WordPress’ admin is on deck for a long-awaited makeover after Gutenberg lead architect Matías Ventura published plans for a revamped admin design as part of the Phase 3: Collaboration road map.
“As WordPress turns twenty years old, the overall aim of this work is to improve upon this experience at a foundational design level, giving plugins and users more control over the navigation while ensuring each WordPress experience is recognizable, intuitive, accessible, and delightful,” Ventura said.
His post is a follow-up to some earlier admin concepts he published a year ago which evolves the admin towards more fluid browsing and editing flows. This is similar to the block editor design that positions the admin frame as a shell that wraps around a canvas that contains the content in a zoomed state. Instead of users clicking back to access navigation tools, the tools remain present but outside of the canvas view.
Although contributors have not yet officially produced any designs for the project, Ventura shared a light version of an admin concept.
One aspect of the proposed plans that has energized the developer community is the prospect of the admin getting rebuilt with an extensible design system.
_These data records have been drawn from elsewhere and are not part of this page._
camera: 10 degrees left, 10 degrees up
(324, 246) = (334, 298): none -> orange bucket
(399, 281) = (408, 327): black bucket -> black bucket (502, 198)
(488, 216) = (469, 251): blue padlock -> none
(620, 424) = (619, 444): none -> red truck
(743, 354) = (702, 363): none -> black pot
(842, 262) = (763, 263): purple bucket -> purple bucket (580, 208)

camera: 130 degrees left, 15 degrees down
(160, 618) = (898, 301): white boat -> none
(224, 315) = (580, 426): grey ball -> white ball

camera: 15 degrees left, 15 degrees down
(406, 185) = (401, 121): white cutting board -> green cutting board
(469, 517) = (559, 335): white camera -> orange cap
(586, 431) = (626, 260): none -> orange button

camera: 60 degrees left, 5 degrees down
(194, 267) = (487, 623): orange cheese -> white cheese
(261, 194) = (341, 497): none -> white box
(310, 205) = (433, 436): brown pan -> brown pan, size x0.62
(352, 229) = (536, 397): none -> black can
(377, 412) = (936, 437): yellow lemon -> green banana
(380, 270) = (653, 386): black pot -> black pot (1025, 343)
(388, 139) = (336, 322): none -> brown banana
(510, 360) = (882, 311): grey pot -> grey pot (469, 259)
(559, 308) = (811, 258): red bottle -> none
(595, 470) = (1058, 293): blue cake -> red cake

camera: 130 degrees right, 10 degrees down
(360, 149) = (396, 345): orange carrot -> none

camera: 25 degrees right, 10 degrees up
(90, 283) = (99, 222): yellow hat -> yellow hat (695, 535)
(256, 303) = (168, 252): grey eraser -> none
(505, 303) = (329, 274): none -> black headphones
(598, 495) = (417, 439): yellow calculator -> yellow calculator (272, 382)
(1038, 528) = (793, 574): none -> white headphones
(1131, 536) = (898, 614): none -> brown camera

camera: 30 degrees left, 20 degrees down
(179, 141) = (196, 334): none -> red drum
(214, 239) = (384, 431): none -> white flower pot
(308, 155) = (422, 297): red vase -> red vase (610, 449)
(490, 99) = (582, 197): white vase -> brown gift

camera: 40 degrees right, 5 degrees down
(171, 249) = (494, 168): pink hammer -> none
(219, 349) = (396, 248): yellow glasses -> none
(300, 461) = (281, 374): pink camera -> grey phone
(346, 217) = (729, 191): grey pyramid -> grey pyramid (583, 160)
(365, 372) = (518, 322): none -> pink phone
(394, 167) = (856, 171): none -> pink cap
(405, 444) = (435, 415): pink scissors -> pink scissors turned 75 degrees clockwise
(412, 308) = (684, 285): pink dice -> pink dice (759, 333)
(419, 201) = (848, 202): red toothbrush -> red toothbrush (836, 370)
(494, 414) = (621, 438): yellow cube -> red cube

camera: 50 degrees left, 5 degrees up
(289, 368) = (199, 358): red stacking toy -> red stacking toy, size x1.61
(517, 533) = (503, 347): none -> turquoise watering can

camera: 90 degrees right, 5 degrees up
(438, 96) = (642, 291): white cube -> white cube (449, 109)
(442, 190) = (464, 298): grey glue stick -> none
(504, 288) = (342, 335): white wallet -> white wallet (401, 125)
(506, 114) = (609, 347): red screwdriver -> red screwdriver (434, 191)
“This effort is also an opportunity to formalize the design primitives and interaction paradigms that are part of the UI component system begun in wordpress/components
,” Ventura said.
“A crucial aspect is to ensure WordPress itself is built with the same pieces and APIs that plugin authors can use. Aside from color themes, our set of primitive components also need to work in dense environments like the editor, as well as environments that need more breathing room and focus like admin sections. Density, clarity, usability, and accessibility are paramount.”
The admin design concepts have renewed developers’ excitement about the future of WordPress, but they are also hoping this revamp will solve several long-standing problems with the interface.
One recurring theme in the feedback was the need to find a way to curb the pollution of top-level menus and the out of control admin notices, which are hijacked by plugin developers in the absence of a standard notification system.
“It’s really about aligning APIs, ensuring we have semantic descriptions of capabilities, and offering the right levels of controls for both plugins and users,” Ventura said.
“I know it’s a fairly limited example, but there’s a nice balance in the ability to pin or unpin plugin sidebars on the editor, from the perspective that plugins can be opinionated, and users can still interact with those opinions.”
Another challenge that concerns developers is ensuring the new design adequately accommodates WordPress sites with large numbers of posts, pages, categories, menus, comments, and other things that can easily overwhelm a UI that was intended to be simplified.
“As part of leveraging the components across the admin interface, we need to address functional gaps (like table and list views, bulk editing operations, etc) and assist plugin needs for anything that might not be already addressed that should be addressed,” Ventura said. “Ultimately, the design library needs to be showcased in the wordpress.org website as a clear resource for people building upon WordPress.”
Developers who participated in the comments were optimistic about the project and reacted positively to the concepts Ventura shared.
“I often say, white space is where the magic happens,” WordPress designer and developer Brian Gardner said.
“The light admin concept is breathtaking and gets me even more excited than I am now about the future of WordPress.”
Several developers commented on how eagerly they are awaiting an update to a modern UI that reduces the number of page refreshes.
“Wow! It’s gonna be amazing!” WPMarmite founder Alex Borto said. “A complete admin fluid browsing experience is much needed. I dream of navigating through the admin area without any page loads!”
For years, WordPress developers have been expected to try to match WordPress’ dated admin UI on their settings pages and the Yoast SEO plugin drew criticism when it released version 20.0 with a new modern interface. Many users are not keen on plugins building their own UI in the admin, as it can make things more confusing. Having a standard set of UI components would make things easier for developers who are extending WordPress.
“This gives me great optimism about securing the next 20 years of WordPress’s success,” WordPress developer Mike McAlister said. “The fact that you can do anything with WordPress is incredible, it’s probably our biggest strength.
“But without standardized design patterns for the admin, we’ve seen that devolve into a UI/UX headache with plugin and theme developers baking their own experiences inside WordPress. Reining this in and creating a unified experience for everyone to buy into will not only make it easier on product creators, it will also be a huge win for users.”
Ventura said this document is just an outline of the admin design project and that it will be followed up with more in-depth design explorations further down the road.